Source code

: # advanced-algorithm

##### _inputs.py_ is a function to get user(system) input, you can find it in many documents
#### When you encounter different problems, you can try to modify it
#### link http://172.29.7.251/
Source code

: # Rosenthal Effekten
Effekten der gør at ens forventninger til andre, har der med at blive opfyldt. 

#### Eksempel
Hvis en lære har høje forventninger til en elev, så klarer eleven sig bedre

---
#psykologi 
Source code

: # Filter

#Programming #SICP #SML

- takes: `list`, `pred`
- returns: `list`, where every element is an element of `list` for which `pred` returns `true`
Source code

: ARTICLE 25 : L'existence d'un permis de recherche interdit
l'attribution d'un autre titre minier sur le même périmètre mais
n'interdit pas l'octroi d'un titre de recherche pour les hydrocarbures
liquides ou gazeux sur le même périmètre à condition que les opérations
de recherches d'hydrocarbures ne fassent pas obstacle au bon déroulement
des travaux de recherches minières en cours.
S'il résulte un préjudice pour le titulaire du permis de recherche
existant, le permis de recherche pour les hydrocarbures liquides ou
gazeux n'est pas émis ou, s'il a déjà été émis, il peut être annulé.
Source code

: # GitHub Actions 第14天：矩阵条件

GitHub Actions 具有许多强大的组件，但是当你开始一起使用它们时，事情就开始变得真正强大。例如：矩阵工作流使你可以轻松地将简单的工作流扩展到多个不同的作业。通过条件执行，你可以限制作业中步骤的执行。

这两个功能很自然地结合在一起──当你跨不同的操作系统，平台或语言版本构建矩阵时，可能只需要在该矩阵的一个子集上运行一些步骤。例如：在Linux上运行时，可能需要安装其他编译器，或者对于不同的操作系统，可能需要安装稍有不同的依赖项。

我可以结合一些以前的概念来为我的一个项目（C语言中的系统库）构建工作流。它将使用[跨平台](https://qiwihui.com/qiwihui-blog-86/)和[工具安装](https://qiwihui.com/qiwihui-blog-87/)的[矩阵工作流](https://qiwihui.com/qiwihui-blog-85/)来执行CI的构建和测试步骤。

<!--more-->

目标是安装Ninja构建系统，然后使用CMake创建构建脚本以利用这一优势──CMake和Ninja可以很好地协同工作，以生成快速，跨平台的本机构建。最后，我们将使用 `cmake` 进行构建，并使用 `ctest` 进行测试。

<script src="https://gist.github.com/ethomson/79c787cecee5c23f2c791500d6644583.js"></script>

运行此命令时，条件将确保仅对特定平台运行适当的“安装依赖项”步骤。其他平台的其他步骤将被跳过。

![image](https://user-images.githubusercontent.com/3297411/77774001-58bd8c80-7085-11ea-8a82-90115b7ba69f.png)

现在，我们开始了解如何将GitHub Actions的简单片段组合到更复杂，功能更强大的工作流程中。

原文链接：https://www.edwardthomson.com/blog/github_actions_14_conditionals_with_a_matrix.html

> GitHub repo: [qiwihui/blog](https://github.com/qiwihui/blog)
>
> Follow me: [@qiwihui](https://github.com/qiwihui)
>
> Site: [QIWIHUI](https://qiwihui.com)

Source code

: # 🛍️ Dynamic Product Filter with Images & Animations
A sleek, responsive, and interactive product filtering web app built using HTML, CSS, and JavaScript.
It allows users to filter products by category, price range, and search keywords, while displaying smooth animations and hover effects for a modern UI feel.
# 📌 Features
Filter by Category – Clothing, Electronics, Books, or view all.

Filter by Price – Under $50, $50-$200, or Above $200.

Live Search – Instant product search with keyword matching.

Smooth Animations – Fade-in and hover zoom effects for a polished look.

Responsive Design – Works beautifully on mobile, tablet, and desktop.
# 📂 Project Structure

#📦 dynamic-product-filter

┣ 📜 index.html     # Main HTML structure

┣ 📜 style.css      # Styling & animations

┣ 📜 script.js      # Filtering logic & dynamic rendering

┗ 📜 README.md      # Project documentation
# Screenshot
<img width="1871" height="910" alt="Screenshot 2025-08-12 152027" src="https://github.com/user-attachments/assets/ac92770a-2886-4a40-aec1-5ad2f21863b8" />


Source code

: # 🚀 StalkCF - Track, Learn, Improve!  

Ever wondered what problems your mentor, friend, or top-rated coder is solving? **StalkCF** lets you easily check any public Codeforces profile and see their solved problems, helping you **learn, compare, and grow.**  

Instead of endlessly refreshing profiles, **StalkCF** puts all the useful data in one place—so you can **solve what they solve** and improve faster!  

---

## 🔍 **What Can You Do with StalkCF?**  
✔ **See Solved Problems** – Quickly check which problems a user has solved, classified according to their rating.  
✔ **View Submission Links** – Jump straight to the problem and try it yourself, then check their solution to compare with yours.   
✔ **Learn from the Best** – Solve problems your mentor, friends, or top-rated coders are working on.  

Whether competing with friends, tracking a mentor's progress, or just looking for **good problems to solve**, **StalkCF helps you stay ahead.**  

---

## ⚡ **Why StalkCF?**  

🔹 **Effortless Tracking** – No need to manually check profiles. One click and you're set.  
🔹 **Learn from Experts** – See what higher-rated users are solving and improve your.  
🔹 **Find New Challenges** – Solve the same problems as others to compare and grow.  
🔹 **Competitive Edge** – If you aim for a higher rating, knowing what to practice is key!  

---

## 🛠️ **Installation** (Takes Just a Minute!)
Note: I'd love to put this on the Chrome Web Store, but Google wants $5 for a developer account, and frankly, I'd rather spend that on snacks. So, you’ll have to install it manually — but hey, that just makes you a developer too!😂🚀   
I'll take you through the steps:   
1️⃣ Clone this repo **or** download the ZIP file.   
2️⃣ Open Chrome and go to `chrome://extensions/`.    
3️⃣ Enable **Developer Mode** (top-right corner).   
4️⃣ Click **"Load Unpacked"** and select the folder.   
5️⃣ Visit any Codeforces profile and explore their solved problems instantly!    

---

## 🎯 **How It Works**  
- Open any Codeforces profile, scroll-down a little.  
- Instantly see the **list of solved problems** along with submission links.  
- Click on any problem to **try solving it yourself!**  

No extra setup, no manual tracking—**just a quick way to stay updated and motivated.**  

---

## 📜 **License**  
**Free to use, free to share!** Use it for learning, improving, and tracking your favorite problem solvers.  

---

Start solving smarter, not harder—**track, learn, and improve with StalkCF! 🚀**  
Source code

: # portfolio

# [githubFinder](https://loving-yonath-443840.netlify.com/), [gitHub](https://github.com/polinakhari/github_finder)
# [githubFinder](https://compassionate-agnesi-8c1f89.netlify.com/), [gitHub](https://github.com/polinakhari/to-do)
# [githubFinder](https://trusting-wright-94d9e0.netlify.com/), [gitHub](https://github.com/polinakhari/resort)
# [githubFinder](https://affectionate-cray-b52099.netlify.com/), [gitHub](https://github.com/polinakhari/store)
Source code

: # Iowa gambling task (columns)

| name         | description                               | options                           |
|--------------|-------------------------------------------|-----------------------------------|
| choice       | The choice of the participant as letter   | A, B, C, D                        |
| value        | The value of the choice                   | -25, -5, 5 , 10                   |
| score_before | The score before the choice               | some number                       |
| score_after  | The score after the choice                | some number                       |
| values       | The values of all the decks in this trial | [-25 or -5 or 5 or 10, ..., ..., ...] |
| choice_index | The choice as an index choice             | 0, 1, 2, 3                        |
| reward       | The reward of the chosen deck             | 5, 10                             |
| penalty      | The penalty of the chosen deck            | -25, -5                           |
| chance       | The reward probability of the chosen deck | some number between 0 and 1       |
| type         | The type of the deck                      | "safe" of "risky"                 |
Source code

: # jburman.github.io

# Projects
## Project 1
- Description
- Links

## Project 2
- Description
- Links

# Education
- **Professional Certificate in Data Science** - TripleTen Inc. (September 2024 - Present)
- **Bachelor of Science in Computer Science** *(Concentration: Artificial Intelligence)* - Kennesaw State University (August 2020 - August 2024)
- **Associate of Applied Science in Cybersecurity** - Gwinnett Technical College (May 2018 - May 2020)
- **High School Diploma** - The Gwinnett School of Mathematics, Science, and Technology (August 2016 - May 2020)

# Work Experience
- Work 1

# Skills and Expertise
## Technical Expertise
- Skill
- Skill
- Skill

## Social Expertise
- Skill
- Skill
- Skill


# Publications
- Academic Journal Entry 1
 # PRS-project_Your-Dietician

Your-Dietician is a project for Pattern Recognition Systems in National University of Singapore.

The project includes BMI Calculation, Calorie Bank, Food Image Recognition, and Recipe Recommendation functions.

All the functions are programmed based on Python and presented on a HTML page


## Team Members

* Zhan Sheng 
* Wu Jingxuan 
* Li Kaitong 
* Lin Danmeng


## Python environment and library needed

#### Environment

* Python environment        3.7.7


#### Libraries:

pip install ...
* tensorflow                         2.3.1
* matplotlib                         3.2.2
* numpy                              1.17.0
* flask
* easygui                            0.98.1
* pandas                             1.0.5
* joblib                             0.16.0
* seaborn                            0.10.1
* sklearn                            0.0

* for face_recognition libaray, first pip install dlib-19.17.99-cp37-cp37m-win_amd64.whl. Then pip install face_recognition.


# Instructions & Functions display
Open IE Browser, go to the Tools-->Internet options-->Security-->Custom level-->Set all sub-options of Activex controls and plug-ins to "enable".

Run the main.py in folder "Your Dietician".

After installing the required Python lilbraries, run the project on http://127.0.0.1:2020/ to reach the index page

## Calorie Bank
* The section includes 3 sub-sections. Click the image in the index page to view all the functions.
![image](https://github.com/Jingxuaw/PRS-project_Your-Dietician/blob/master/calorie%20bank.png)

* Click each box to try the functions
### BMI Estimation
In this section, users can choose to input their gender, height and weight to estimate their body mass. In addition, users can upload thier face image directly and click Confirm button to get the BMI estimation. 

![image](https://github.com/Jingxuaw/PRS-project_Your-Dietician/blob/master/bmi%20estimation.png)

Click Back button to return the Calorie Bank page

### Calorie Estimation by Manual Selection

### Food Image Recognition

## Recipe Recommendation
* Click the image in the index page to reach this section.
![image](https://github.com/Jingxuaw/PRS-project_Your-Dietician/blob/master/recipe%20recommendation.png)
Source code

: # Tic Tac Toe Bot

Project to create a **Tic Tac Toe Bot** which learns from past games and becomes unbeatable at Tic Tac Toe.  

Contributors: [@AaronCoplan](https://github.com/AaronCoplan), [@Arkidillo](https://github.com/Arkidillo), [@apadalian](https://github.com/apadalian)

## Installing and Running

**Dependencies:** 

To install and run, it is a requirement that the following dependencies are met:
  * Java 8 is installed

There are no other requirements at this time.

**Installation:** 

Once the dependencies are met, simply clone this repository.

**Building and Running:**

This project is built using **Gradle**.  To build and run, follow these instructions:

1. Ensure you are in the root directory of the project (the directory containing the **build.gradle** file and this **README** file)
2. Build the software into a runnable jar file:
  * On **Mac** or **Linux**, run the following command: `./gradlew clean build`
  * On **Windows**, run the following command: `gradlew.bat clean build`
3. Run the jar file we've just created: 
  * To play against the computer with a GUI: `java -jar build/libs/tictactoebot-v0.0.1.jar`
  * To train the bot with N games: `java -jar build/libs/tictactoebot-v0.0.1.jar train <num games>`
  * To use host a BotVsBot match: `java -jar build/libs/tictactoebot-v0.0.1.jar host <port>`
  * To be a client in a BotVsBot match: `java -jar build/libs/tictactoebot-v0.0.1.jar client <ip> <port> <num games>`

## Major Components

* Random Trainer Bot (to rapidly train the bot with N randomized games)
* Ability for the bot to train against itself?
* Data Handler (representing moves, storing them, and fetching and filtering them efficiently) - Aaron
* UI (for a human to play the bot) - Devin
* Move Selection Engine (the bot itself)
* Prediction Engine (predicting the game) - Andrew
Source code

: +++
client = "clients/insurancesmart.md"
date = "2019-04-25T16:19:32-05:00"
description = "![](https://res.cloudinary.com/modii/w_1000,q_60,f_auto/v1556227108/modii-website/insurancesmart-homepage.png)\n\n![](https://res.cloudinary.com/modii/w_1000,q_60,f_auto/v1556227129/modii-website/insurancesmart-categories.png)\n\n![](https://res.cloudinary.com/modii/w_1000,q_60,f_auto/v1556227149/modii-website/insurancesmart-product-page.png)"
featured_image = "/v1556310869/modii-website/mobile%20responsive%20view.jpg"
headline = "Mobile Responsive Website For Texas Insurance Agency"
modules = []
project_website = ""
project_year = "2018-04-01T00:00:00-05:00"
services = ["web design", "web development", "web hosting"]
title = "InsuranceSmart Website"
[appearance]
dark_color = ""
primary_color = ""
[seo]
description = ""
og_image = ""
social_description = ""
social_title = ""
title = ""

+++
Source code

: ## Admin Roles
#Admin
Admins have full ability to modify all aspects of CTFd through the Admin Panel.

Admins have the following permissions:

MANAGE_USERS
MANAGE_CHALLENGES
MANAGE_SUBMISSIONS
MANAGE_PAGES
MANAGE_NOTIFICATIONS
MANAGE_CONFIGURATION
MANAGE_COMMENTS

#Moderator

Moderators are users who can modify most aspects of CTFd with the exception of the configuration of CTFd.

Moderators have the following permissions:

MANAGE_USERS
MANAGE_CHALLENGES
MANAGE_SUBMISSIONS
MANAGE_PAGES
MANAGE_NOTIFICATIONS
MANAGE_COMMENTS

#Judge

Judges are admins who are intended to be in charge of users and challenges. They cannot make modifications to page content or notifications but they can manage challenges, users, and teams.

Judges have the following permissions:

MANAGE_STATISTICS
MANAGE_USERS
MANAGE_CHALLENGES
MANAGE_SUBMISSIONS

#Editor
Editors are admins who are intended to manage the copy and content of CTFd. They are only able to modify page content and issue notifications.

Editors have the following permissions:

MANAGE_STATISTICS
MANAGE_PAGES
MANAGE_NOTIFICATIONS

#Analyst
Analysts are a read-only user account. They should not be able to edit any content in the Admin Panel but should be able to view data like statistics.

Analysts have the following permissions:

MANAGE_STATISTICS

### YOUR GOAL
From the material, report only how many lines include the word "train".

### PROBLEM SOLUTION
3